- _Things to do_
a: Please reproduce a passage from the article on Web navigation tools below, beginning at the words "For instance, one" and stopping after the words "been previously described.".
b: Answer these questions from the article on Web navigation tools below.
(i) At which university is Michael Mc Guffin's Department of Computer Science?
(ii) Who developed mSpaces?
(iii) At which event were the new approaches to surfing the Web endorsed?

- _Passage for review_
⟨
From zzstructures to mSpaces: New ways to compare Web navigation tools
Surfing the Web could become a much more effective experience thanks to new approaches endorsed at this year’s ACM (Association of Computing Machinery) Hypertext Conference.
In its current state, the commonly used link in a Web page allows people to search the Web and to use hyperlinks to jump from one page to another. The down side is that when people click links, pages load on top of one another and unless they can recall the route taken, it is easy to lose much of the content of the search along the way.
For their comparison of new models, called Hyperstructures, for representing information on the Web, dr monica schraefel from the School of Electronics and Computer Science (ECS) at the University of Southampton and Michael Mc Guffin from the Department of Computer Science at the University of Toronto received an ACM SigWeb Special Research Distinction, Awarded for Excellent Presentation of Theoretical Concepts.
Their paper describes hyperstructures including zzstructures (developed by ECS Visiting Professor Ted Nelson) and mSpaces (developed by schraefel), in terms of graph theory. Hyperstructures allow hypertext information like the Web to be presented in ways that show not just the links between pages, but the multiple relationships between the information in the pages.
For instance, one view of a group of musicians might show how they are all from a particular country; another might show how they all create a particular style of music, or all had their first performance before they were six. The formalizing of hyperstructures into well-known graph-theoretic terms allowed the authors to make specific comparisons between zzstructures and mSpaces in particular. No such comparison, either formally or conceptually, between these hyperstructure approaches had been previously described.
⟩
[Stored items]
⟨
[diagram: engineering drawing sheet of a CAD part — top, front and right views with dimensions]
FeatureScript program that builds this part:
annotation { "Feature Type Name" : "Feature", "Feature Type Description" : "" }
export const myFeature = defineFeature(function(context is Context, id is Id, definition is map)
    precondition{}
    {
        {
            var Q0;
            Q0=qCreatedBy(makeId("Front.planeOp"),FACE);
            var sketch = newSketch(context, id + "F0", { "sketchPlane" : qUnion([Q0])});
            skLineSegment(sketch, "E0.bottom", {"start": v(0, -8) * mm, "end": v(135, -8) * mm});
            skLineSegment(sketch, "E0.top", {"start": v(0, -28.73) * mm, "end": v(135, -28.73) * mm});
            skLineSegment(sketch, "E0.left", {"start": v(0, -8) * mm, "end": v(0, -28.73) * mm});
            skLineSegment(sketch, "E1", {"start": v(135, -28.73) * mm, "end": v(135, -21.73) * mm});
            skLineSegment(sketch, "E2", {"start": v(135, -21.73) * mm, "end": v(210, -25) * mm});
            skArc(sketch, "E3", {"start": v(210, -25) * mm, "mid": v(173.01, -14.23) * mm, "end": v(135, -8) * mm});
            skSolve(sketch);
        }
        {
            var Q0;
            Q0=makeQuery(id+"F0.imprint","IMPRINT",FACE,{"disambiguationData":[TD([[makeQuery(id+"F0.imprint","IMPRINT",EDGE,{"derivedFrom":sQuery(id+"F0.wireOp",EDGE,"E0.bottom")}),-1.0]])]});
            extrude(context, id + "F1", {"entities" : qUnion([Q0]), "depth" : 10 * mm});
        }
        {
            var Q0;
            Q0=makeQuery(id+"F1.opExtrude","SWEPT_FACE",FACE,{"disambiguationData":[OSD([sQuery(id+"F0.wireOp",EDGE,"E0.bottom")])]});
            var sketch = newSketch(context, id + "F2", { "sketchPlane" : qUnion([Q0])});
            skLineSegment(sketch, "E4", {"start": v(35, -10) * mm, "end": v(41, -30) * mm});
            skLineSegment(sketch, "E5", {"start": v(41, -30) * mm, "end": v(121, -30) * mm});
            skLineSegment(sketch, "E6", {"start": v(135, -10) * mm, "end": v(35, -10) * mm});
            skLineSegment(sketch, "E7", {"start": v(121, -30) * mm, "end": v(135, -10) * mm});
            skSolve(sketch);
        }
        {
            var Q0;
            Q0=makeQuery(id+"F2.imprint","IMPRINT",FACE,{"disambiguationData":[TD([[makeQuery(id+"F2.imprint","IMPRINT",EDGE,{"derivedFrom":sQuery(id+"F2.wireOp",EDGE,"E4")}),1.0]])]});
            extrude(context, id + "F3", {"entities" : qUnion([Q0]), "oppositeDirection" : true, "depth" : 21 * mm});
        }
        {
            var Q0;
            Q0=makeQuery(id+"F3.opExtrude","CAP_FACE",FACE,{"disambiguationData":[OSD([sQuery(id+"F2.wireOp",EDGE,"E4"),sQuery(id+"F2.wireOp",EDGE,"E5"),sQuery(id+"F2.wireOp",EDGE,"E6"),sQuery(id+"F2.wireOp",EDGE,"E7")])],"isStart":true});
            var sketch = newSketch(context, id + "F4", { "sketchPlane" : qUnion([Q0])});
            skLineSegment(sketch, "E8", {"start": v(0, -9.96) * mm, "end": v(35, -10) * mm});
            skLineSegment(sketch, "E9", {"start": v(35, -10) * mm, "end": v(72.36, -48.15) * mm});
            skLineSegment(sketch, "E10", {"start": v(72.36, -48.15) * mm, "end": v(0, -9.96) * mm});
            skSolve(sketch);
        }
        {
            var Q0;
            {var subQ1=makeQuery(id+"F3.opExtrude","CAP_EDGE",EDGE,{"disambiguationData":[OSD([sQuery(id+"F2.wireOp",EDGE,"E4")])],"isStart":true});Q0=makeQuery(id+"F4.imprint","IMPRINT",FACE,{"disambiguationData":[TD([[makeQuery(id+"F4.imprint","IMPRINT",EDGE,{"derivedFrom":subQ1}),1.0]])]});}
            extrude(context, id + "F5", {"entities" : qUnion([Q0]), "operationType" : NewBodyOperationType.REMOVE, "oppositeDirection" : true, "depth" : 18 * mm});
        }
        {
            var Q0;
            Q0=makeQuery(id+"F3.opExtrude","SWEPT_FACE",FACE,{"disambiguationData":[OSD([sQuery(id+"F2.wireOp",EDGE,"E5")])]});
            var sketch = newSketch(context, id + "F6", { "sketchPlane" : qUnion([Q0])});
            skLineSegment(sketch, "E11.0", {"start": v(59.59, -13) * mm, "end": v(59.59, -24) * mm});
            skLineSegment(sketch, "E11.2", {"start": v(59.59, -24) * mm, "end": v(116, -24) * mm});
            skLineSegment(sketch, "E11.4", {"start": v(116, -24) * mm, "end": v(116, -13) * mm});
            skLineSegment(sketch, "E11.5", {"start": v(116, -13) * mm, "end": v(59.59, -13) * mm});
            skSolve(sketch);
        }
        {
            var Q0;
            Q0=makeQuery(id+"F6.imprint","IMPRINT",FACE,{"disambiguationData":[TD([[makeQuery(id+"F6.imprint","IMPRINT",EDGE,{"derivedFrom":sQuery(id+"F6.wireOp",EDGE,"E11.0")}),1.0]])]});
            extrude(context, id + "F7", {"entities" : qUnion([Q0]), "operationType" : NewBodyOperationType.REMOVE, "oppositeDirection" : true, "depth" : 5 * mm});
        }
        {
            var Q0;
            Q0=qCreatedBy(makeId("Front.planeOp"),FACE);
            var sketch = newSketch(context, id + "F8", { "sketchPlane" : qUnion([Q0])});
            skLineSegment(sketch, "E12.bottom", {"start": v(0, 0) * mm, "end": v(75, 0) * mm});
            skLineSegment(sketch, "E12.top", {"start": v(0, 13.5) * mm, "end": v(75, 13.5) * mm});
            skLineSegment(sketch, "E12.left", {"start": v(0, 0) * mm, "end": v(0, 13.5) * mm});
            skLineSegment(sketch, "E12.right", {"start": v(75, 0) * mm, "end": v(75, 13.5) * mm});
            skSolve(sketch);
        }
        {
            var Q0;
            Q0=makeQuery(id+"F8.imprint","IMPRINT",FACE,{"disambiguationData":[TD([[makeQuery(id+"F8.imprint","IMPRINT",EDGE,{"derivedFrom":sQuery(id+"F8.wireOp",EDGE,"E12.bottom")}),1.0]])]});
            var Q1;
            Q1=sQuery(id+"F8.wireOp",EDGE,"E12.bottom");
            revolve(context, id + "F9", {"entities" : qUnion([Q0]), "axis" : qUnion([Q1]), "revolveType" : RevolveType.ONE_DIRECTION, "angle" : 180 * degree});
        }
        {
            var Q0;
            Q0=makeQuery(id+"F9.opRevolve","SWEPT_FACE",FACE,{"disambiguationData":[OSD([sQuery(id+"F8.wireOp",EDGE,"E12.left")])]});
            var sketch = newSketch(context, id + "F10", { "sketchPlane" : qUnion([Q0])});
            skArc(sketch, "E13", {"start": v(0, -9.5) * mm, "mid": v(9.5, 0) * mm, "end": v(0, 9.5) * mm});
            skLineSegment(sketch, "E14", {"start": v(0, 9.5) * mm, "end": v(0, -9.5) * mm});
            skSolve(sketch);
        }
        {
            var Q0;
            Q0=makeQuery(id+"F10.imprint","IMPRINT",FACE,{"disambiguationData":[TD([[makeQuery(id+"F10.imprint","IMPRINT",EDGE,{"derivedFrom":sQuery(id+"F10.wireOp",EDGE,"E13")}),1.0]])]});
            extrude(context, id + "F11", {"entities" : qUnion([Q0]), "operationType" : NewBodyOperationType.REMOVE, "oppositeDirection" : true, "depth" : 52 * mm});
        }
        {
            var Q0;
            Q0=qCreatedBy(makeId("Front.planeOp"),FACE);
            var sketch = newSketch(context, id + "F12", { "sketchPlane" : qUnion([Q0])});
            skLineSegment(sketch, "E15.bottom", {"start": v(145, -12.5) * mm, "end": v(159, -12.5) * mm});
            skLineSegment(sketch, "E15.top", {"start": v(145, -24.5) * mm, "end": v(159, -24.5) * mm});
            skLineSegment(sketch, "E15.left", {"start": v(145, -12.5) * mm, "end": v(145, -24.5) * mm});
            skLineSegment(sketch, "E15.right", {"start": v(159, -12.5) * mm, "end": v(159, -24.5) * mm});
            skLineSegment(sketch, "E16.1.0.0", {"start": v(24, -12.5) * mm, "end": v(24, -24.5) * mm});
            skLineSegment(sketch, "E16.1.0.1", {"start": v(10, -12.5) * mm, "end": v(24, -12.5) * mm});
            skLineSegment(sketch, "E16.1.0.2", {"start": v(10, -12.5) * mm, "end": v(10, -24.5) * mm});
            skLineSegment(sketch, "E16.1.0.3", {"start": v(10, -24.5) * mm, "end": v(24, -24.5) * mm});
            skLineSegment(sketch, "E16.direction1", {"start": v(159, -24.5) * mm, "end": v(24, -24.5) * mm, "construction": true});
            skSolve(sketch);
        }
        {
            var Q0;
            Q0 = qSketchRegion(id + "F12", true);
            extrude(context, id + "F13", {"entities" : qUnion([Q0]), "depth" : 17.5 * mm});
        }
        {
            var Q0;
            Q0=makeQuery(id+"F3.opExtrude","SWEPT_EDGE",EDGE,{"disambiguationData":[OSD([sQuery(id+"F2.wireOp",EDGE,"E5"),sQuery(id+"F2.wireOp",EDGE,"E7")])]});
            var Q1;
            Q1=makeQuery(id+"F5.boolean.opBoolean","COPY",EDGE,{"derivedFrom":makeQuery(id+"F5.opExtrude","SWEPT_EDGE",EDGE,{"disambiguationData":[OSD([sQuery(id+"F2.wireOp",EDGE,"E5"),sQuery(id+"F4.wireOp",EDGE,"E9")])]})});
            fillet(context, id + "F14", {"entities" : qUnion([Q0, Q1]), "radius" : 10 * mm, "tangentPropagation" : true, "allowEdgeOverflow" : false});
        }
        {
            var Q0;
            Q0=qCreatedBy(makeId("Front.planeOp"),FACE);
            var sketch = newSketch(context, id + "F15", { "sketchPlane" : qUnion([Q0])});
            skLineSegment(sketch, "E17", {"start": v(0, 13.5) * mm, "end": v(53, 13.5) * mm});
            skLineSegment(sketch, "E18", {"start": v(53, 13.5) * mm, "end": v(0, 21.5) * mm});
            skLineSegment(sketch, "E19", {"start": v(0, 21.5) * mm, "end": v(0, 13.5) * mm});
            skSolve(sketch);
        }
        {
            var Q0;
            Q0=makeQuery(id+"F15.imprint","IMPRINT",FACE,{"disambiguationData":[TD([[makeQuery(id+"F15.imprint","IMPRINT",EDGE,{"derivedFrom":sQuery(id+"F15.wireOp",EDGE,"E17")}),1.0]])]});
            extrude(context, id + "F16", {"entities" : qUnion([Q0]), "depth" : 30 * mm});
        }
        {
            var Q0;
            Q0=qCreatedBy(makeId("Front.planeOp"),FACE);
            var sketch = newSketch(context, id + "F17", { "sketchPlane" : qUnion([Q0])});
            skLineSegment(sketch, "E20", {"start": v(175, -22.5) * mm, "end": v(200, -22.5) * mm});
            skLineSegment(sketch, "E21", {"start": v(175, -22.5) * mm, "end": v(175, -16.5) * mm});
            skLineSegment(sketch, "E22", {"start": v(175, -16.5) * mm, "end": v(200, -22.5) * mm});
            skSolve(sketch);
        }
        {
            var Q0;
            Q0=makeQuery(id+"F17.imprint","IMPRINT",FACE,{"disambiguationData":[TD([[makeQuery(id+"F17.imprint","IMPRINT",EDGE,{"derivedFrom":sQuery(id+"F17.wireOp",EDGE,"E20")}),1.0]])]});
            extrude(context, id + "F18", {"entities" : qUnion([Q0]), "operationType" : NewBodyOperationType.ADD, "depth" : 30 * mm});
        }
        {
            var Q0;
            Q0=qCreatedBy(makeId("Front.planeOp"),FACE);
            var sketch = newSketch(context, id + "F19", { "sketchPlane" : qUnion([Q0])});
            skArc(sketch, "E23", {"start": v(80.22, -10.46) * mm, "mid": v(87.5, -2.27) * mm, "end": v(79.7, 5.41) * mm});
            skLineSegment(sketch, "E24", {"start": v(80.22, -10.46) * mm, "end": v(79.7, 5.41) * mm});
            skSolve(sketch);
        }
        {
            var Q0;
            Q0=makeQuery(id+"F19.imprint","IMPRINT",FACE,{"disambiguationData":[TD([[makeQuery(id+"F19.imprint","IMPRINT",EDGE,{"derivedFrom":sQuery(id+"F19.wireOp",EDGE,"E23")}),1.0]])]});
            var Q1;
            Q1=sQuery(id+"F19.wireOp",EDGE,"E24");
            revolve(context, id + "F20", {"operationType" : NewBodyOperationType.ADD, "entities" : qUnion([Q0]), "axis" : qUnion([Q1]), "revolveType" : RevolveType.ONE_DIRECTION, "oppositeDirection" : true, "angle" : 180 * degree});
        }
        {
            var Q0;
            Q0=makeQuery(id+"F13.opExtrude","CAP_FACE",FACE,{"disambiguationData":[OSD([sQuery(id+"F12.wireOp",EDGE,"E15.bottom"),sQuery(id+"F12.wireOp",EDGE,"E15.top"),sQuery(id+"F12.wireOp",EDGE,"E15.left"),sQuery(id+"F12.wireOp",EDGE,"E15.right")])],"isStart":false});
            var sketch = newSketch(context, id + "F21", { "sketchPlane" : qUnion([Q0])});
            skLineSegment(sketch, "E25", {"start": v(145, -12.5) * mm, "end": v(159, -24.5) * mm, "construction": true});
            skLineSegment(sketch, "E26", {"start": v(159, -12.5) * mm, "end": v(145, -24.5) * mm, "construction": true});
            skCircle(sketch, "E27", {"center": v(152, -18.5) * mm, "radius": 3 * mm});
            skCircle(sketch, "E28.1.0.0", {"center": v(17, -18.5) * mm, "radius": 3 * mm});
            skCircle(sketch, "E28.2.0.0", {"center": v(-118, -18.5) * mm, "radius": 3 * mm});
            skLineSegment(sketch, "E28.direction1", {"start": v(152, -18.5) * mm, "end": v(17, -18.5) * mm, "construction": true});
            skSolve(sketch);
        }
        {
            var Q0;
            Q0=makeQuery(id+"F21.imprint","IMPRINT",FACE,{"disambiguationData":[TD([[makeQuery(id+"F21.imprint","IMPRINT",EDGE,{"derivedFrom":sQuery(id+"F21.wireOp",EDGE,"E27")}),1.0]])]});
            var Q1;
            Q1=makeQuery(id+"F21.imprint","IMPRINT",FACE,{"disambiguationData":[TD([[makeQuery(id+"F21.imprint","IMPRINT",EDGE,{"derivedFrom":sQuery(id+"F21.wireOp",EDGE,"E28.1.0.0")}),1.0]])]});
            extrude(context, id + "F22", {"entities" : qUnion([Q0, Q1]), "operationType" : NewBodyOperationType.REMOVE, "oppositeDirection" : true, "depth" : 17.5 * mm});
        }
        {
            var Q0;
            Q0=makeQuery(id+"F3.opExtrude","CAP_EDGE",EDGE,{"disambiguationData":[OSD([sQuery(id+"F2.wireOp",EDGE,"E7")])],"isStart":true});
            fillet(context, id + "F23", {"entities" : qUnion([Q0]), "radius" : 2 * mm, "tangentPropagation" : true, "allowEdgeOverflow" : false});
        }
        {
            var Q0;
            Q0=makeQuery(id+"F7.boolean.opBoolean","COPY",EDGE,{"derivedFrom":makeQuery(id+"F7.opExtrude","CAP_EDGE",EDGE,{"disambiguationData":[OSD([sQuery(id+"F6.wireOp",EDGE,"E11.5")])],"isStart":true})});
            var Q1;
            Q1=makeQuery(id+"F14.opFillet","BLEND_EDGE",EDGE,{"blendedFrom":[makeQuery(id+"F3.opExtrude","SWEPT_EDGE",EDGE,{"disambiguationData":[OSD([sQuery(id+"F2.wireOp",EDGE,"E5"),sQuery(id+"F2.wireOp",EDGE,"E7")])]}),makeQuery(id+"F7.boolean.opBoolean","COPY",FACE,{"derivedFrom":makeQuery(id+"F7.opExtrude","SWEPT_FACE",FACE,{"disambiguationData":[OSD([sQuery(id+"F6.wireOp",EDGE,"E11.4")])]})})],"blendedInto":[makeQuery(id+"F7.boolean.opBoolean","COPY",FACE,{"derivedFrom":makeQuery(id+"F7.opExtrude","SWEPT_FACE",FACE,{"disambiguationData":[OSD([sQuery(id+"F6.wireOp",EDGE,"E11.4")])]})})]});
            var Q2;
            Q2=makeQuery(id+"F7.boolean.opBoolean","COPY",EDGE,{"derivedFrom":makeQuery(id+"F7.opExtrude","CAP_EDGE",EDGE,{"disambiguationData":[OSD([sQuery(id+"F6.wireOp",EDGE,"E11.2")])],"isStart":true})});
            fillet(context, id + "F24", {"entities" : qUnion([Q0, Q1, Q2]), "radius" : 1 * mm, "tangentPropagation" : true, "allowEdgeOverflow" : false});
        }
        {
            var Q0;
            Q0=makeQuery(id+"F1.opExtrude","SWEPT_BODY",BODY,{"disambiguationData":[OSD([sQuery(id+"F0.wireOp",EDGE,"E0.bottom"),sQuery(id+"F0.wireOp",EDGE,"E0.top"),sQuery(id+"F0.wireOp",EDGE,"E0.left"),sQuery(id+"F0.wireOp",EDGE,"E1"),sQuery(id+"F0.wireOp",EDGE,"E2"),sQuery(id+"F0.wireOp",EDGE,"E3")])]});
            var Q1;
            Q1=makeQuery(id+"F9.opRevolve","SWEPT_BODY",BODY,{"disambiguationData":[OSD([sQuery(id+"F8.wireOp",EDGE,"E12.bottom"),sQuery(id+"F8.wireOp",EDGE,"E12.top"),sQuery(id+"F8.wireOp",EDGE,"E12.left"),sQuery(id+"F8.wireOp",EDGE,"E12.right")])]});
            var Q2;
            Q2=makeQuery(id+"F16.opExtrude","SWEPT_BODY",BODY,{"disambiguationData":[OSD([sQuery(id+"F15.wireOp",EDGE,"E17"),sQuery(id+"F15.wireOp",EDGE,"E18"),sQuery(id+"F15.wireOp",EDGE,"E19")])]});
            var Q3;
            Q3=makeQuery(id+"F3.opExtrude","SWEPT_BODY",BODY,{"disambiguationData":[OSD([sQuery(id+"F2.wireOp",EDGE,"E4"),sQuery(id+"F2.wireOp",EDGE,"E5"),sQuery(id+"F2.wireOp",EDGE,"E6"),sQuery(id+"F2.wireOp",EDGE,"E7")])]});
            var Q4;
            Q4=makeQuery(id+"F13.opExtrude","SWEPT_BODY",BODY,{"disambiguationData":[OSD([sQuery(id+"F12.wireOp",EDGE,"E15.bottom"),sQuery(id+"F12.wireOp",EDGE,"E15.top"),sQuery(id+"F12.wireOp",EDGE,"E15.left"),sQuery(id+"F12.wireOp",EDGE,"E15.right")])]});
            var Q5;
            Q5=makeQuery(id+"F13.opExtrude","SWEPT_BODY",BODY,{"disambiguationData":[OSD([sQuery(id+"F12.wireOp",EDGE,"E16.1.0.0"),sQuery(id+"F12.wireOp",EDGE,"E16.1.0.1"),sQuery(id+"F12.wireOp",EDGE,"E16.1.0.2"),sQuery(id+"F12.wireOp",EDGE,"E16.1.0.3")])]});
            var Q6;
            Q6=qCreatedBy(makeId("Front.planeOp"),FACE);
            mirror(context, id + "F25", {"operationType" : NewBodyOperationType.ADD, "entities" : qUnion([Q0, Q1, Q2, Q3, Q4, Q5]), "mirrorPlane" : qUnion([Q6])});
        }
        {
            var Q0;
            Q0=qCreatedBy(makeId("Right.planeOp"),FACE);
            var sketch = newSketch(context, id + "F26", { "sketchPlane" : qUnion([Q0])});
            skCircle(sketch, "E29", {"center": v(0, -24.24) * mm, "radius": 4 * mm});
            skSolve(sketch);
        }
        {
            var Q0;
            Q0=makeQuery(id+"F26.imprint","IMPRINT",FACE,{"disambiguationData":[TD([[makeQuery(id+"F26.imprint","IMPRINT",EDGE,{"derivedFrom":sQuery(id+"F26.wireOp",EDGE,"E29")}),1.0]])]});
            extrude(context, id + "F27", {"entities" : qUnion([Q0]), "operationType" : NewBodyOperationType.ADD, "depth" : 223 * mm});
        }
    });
⟩
- _Task-by-task solutions_
a:
For instance, one view of a group of musicians might show how they are all from a particular country; another might show how they all create a particular style of music, or all had their first performance before they were six. The formalizing of hyperstructures into well-known graph-theoretic terms allowed the authors to make specific comparisons between zzstructures and mSpaces in particular. No such comparison, either formally or conceptually, between these hyperstructure approaches had been previously described.

b:
(i) The University of Toronto.
(ii) monica schraefel.
(iii) This year's ACM (Association of Computing Machinery) Hypertext Conference.